BMAde Betterz

Hump Day News helps the 2023 Boston Music Awards do Best Video better.

Didja see? The Boston Music Awards nominations started rolling out in September.

BMA Nominating Committee

What are the BMAs? Well, the annual music awards ceremony is presented by the whiskey drink Jack Daniels. It’s held at Big Night Live on December 20th. Tickets are sold for seats you sit in. And the logo looks like Paul Revere on a horse, carrying a boombox?

The website says the nominations were pinned down by September 18th.

If you have the time and prolific output, do what Pile did this year: release a killer album (All Fiction) earlier in the year, reap the extra attention won in a relatively quiet time of the year for album announcements, then drop a short & sweet EP (Hot Air Balloon) in the last quarter to remind everyone that you’re still alive and you’re awesome.

Evil genius!

If you want to vote, vote here.

 

VIDEO OF THE YEAR

Once upon a time music videos played a big role in whether an underground artist broke through into the mainstream or not. Boatloads of musicians without strong three- or four-minute reels got left at the docks in the 80s while the USS MTV set sail.

Nowadays we have smartphones, which are more powerful than professional cameras a decade ago. Plus, free editing software and social media as distribution channels. You don’t need an auteur director to get a visual for your music out there.

If you’re making a music video these days, it’s either because you’re a super-sized mainstream musician who’s trying to oversaturate every market possible with content, content, content. Or you’re an underground artist doing art for art’s sake. It’s obvious which category the BMA nominees fall into.

Here’s the list of BMA nominees:

Actor Observer’s “Fools Gold,” Air Traffic Controller’s “Ferocious,” Bad Rabbits’ “Garden Of Eden” (ft. Rou Reynolds, Enter Shikari), Cakeswagg’s “Big Plays,” JATK’s “Don't Come Knockin',” Latrell James’ “MATH,” Mel Go Hard’s “Waterfall” (ft. EXITFAME, Amandi Music, Dutch Rebelle), NEEMZ’s “I Choose Myself,” PVRIS’ “I Don't Wanna Do This Anymore,” and Walter Sickert & The Army of Broken Toys’ “Keep My Head.”

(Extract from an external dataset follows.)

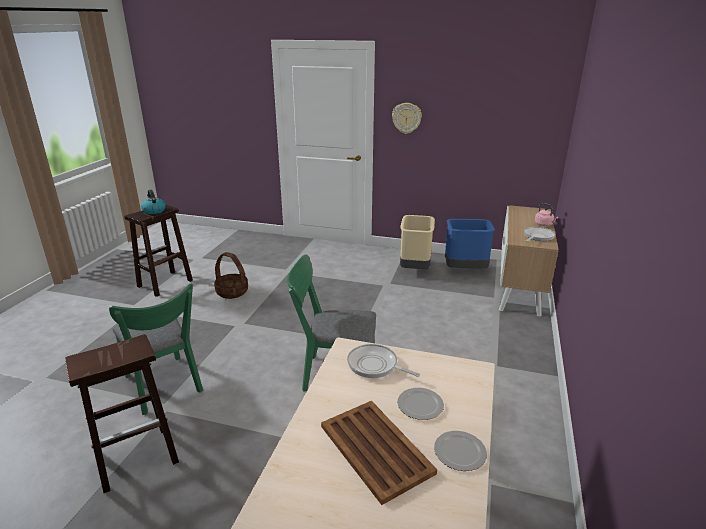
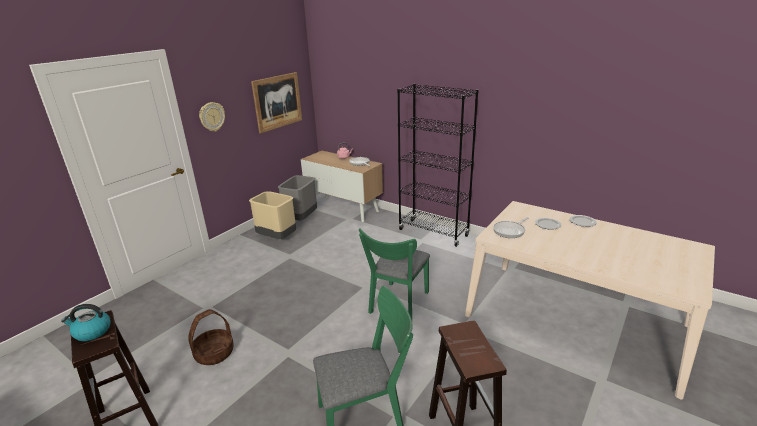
camera: 70 degrees left, 0 degrees up
(375, 448) = (582, 241): brown tray -> none
(465, 270) = (301, 219): blue trash can -> grey trash can
(501, 125) = (277, 102): none -> picture
(526, 375) = (433, 233): none -> black bookcase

Hump Day News wrote up tracks by Cakeswagg, Latrell James, and covered a great live show by Walter Sickert & the Army of Broken Toys. The latter group is kind of a rolling, performance art carnivale. Lots of visual appeal. Easy to see why their creative impulses map so easily onto a music video like “Keep My Head.”

Let’s improve the list with a few adds.

How about Talk Chalk’s “Hot Dog Detective”?

A homage to a hot dog. Or the detective hunting it down? You don’t need to be a meat eater to bite into this surf punk safari.

 

How about Battlemode’s “Die Alone”?

Another DIY adventure that unfolds like a love letter to public access television.

 

How about OrangePeelMystic’s “High One"?

We love artists who do a lot with a little. Sure, there’s more production value here than meets the eye. OrangePeelMystic is toying around with the lofi aesthetic. But a good chunk of it is just… lofi. Shades of Harmony Korine shorts, scored by Salem, topped up with Benzedrine fed by a witchy Mary Poppins. The song “High One” is hype, and the video gets it higher.